我所購得的版本是金川出版社於1982年2月再版、大申書店總經銷,共有五冊(對應的正好是卷一至十二的本紀、卷十三至三十的表書、卷三十一至四十二的世家、卷四十三至九十的世家及列傳,以及卷九十一至一百三十的列傳),以清同治年間金陵書局出版的版本為底本,集結三家《史記》舊注:劉宋裴駰的《史記集解》、唐司馬貞的《史記索隱》、唐張守節的《史記正義》。字級、行距、印刷品質都很清楚,適合細讀慢思,沉浸於中國上古至漢武太初的歷史情境與太史公的史才、史識及史評之中,領略中國首部紀傳體史書之體大思精(另記:中國首部文獻彙編是《尚書》,首部編年體史書是《春秋》,首部編年體通史則是《資治通鑑》)。
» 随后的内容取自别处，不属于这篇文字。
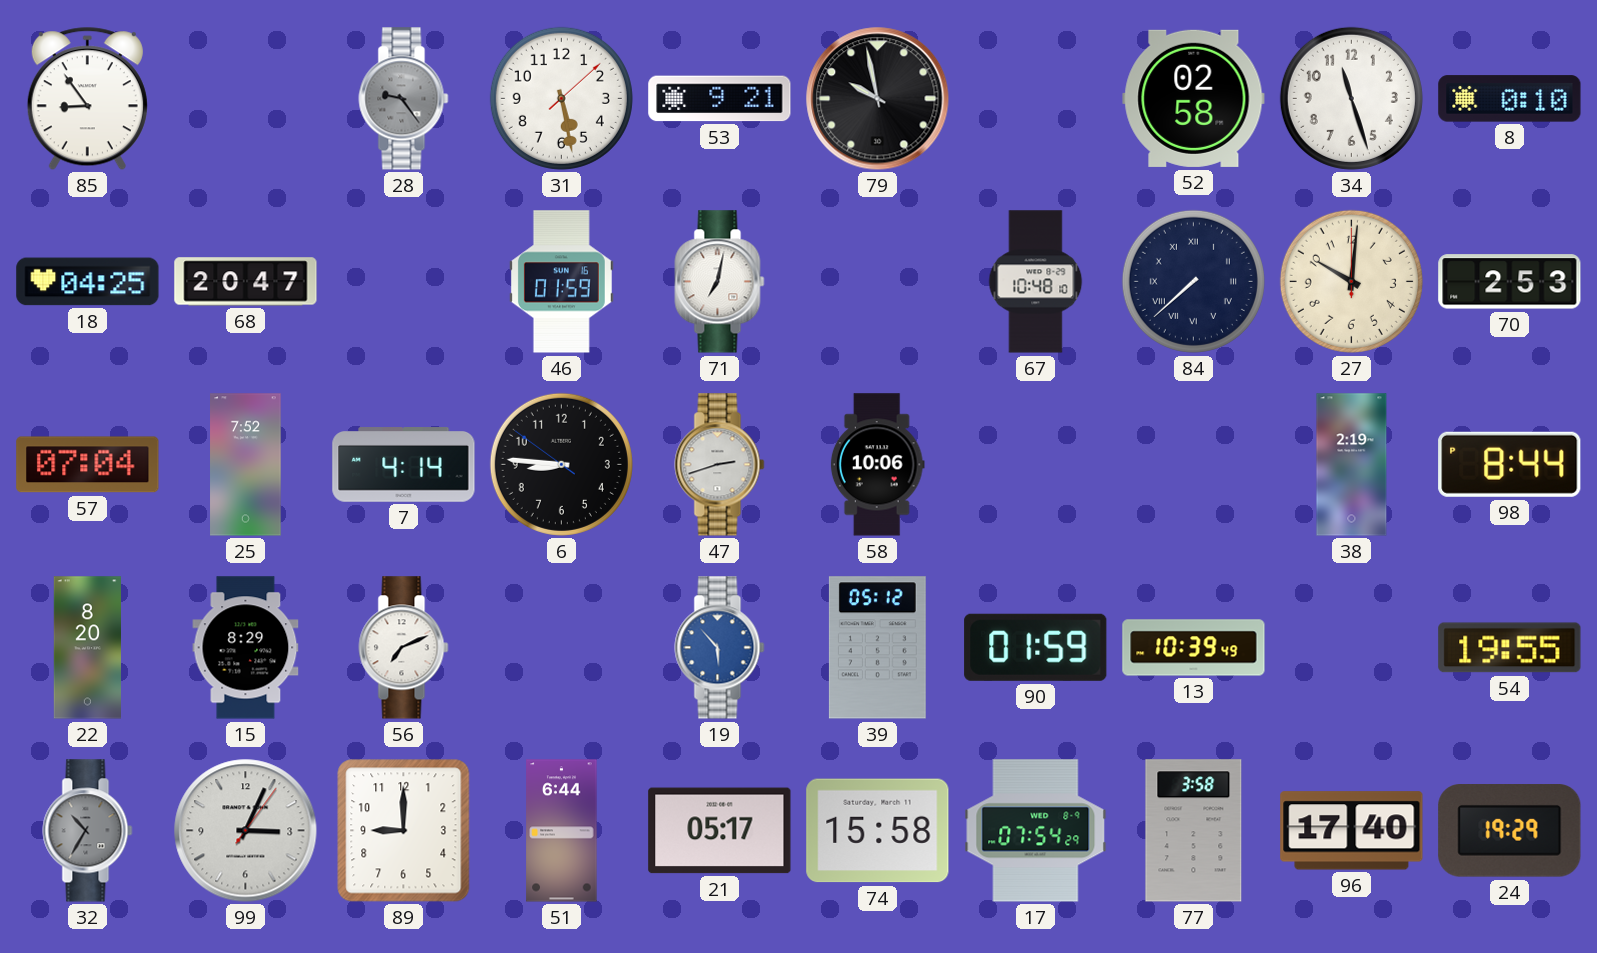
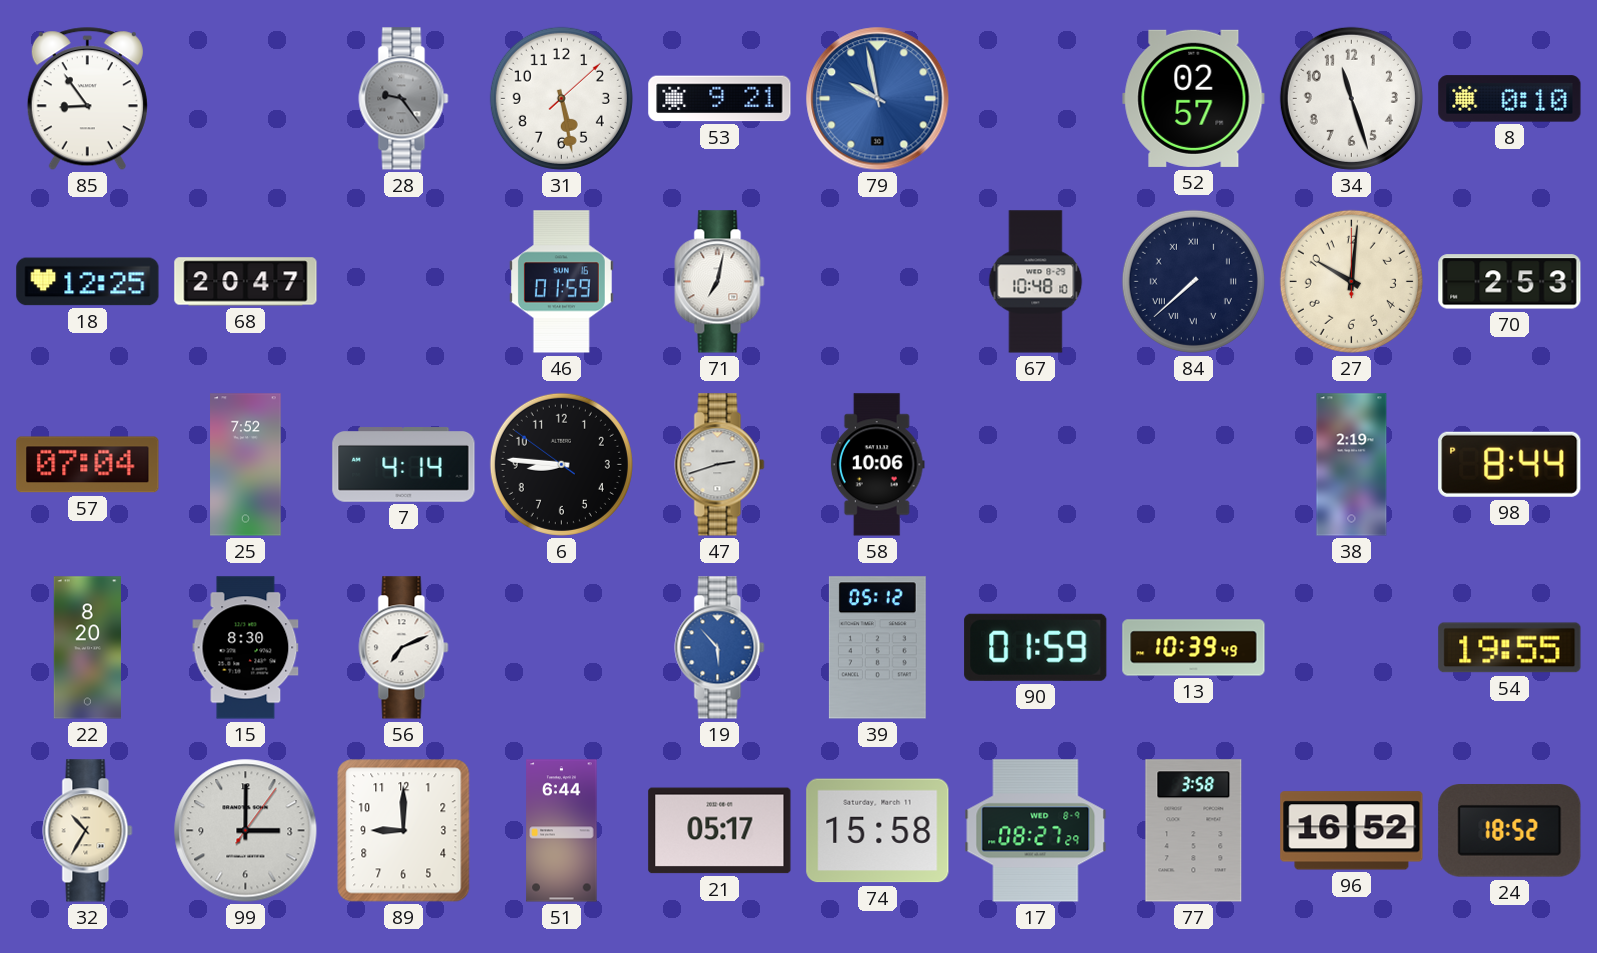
79 dial: black -> blue
52: 02:58 -> 02:57
18: 04:25 -> 12:25
15: 8:29 -> 8:30
32 dial: grey -> cream
99: 3:04 -> 3:00
17: 07:54 -> 08:27
96: 17:40 -> 16:52
24: 19:29 -> 18:52
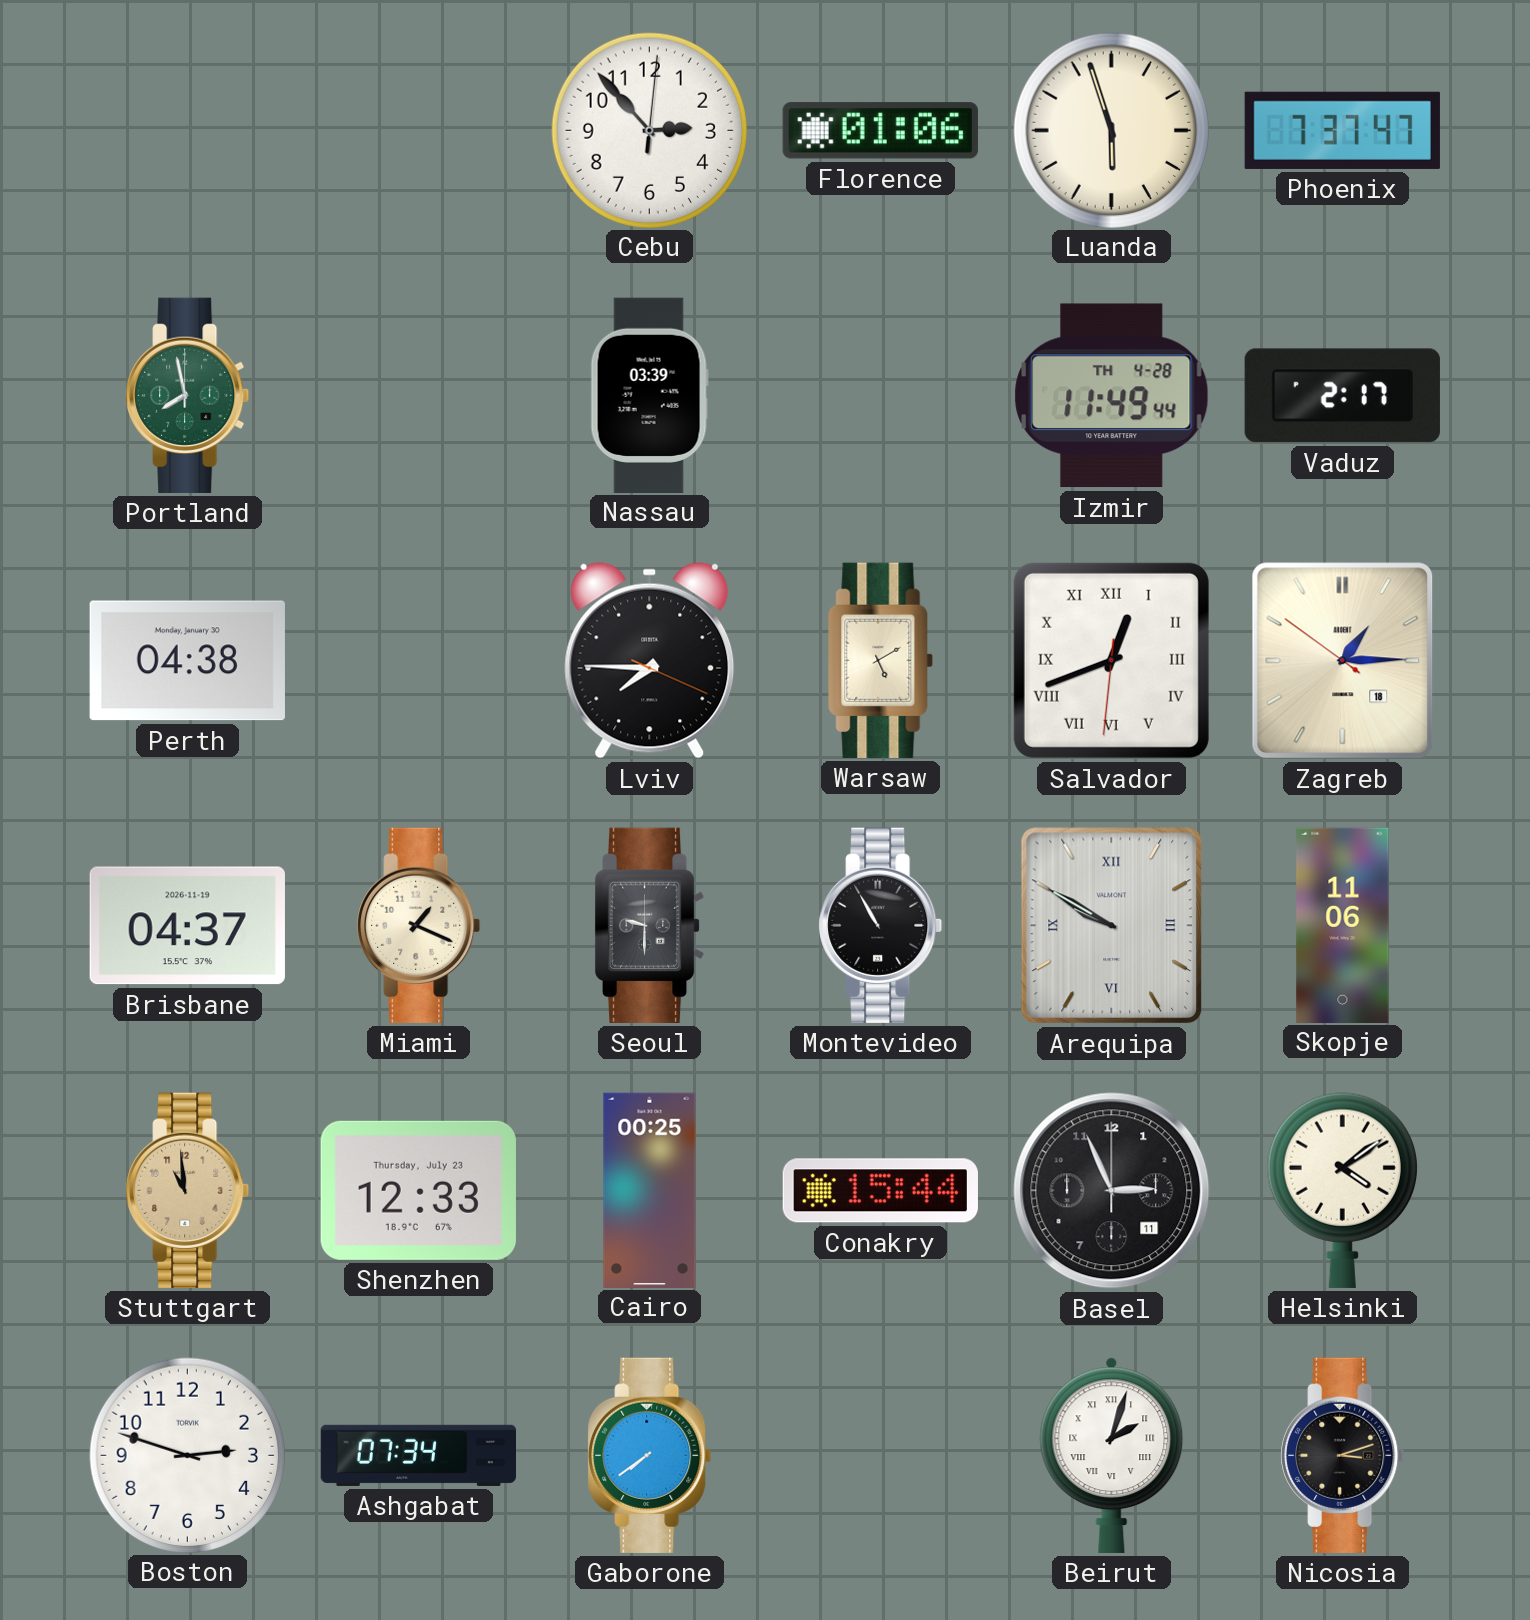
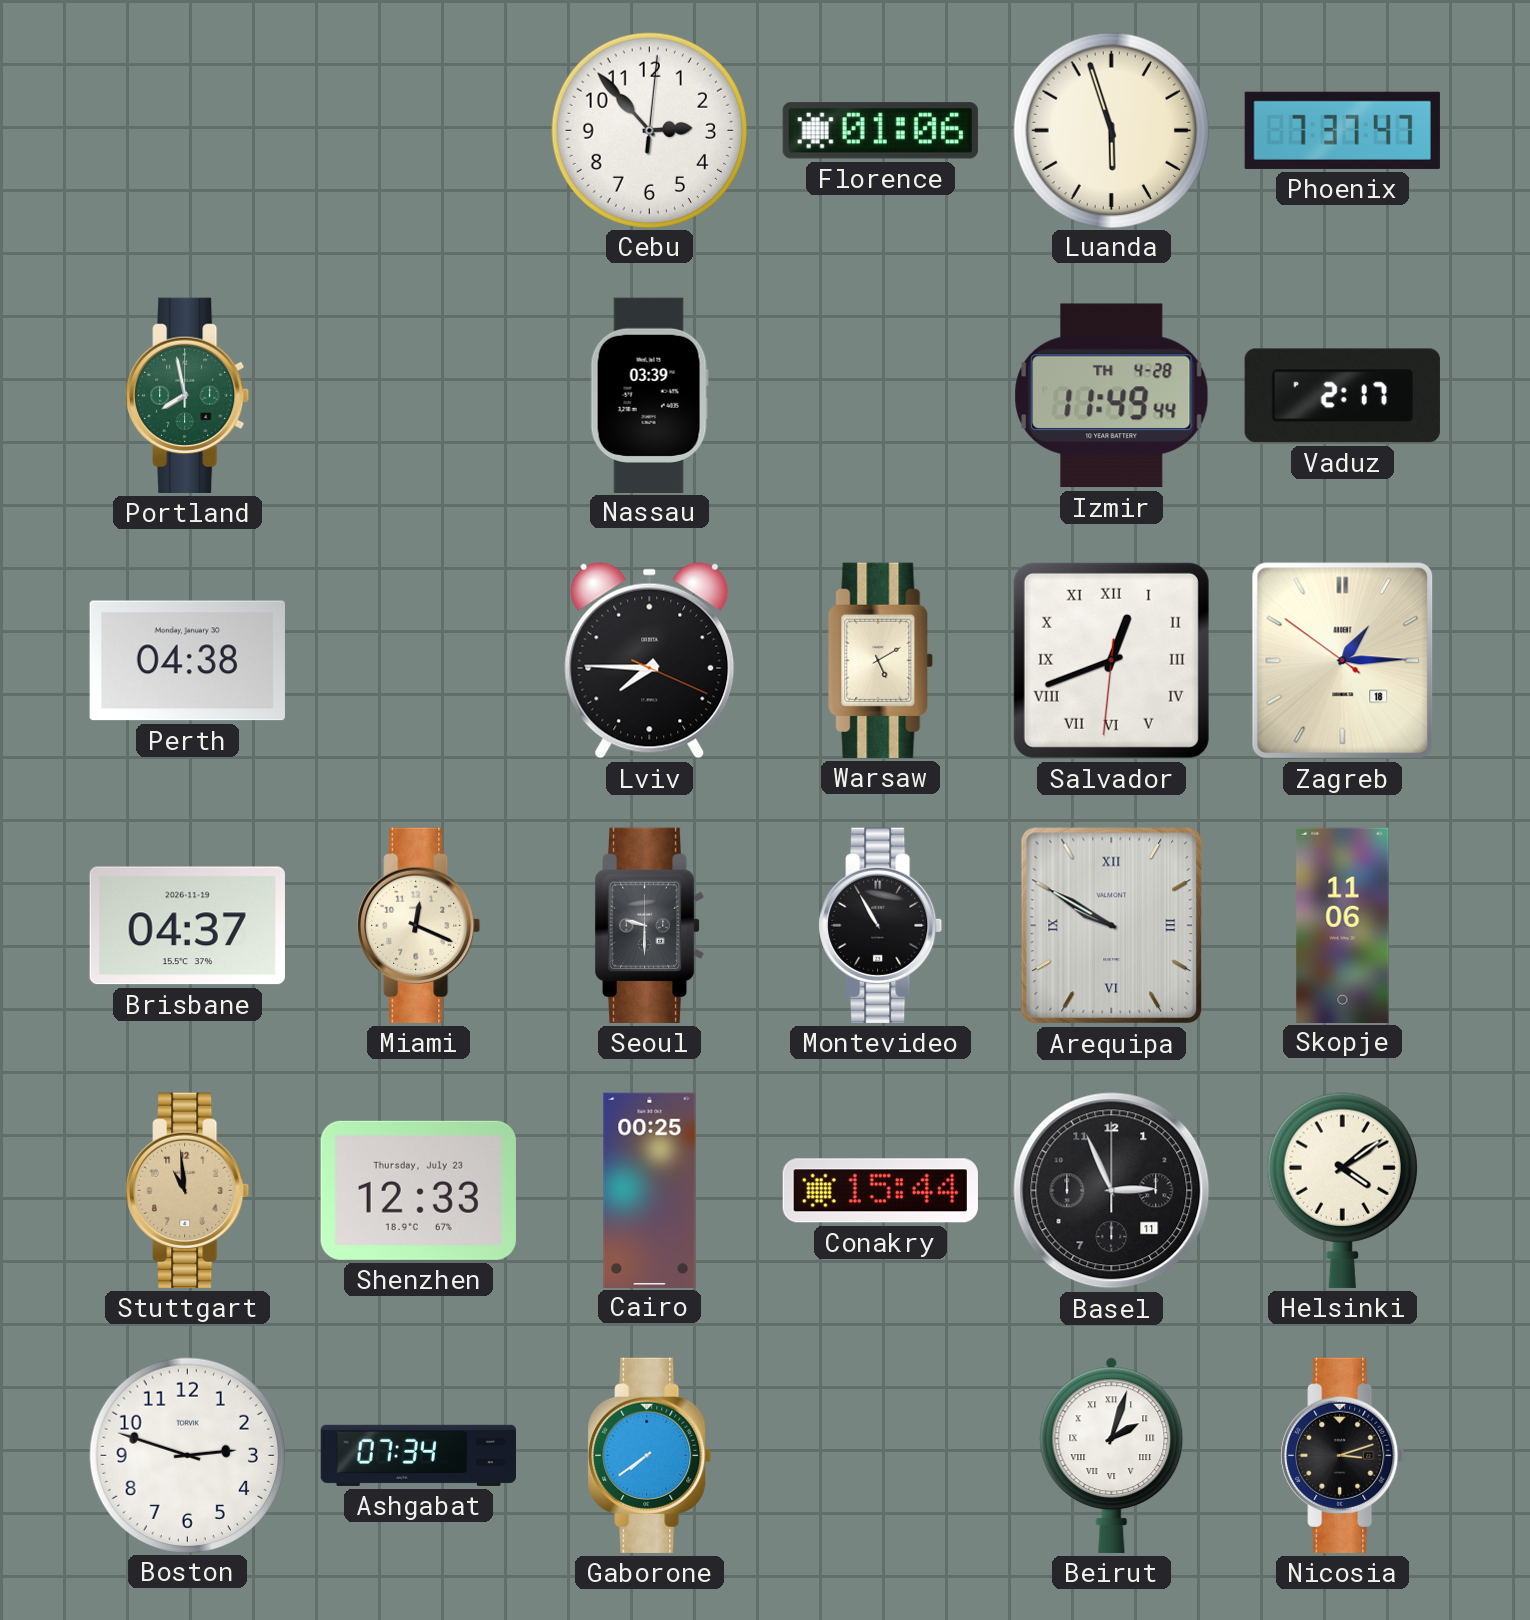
Miami: 1:19 -> 12:19
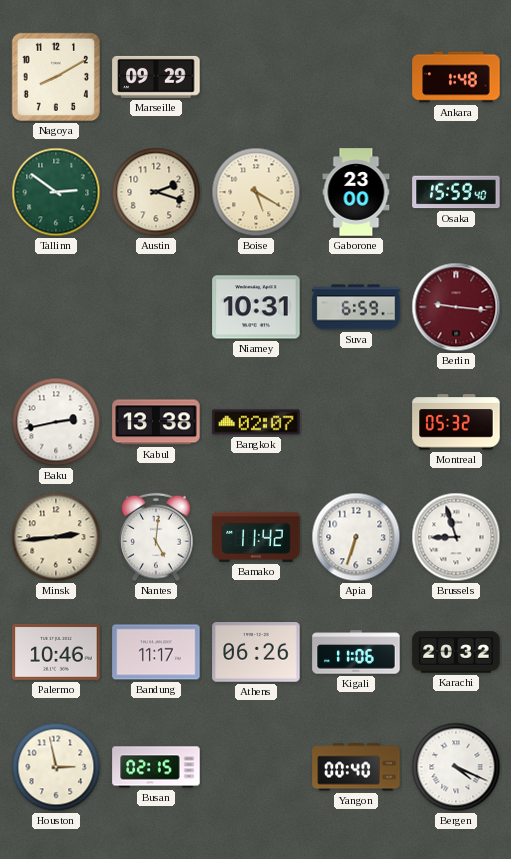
與其花費時間去讀坊間一堆標榜白話文的《史記》,不如潛下心來,在人生中年之際,讀原典《史記》,若行有餘力,再延伸閱讀其他經典史學著作,這絕對可以做為我人生下半場的閱讀工程,也重新接合我少時巧遇湯恩比《歷史的研究》的書緣。至於在《歷史的研究》之後,還開啟了甚麼樣的歷史書緣與閱讀興趣,下回有時間再來寫寫。
回到胡思二手書店。我是在網路書店找書、訂書並加入其會員的,又因為從沒去過該書店的實體門市,所以就決定自己去店裡頭拿書。初次進入該書店,按照自己的習慣,總是要稍微四處逛逛,感覺該店的書種豐富、分類清楚、品相不錯,尤其是中國文史哲類書籍,佔有六、七個書架寬廣,在看過杜維運的書之後,有許多書都想拿來看,因此我的計劃就是從《史記》開始。我在書架上同時也看到二十四史的其他幾本正史、《劍橋中華民國史》、《劍橋中華人民共和國史》、人物傳記、歷史地圖集、諸子典籍、《廣韻》、各式各樣的專題史研究論著等,但想到手上已經提了一袋五冊精裝本的《史記》,有點重量,且晚上還要去國家劇院實驗劇場觀賞「新人新視野」的演出,心想改天再來仔細逛。自從大學念了英美文學系之後,我的研究、閱讀與自修方向就離中國文史哲越來越遠,如今回看,竟然已經遠離生疏了近四十年,但卻又在此時此刻,宛如多年不見的老友重逢,我的心情登時一片清明,蓄勢待發。
結果沒想到,兩天後我再次造訪胡思二手書店,這回果真可以仔細端詳那幾面中國文史哲的書牆,從中挑買了四本書:徐文珊《史記評介》、河洛圖書出版社編審《司馬遷》、趙翼《廿二史劄記校證》、白興華《趙翼史學新探》,再加上回家的路上,到圖書館借了楊照《史記的讀法:司馬遷的歷史世界》,很明顯,都是為了閱讀《史記》所做的一些準備或輔助。附帶一提,之所以會想要參看趙翼《廿二史劄記校證》,實在是認為他真的是比較史學的一絕天才,將中國正史的二十二史(因為他是清代乾嘉年間的史學家,當時尚未將《舊唐書》及《舊五代史》列入正史)以排比、歸納等方式仔細閱讀比較之,成就了這一本超強的比較史學經典論著,和錢大昕《二十二史考異》、王鳴盛《十七史商榷》並稱,他們三位都是乾嘉學派厲害的歷史學家、考據學家。
常言道:為了喝一杯牛奶,結果養了一頭牛,甚至還開了乳牛牧場。我自少時起,在閱讀方面是毫不吝嗇的,經常為了一本書、一個主題,連帶同時找來閱讀更多相關的書。像《史記》這樣的經典,網路上老早就有電子全文可供下載閱讀(如維基文庫、中國哲學書電子化計畫),但面對這樣的經典,我還是喜歡看紙本實體書,尤其是二手舊書,在那充滿歲月痕跡與味道的舊書頁中,細細品味。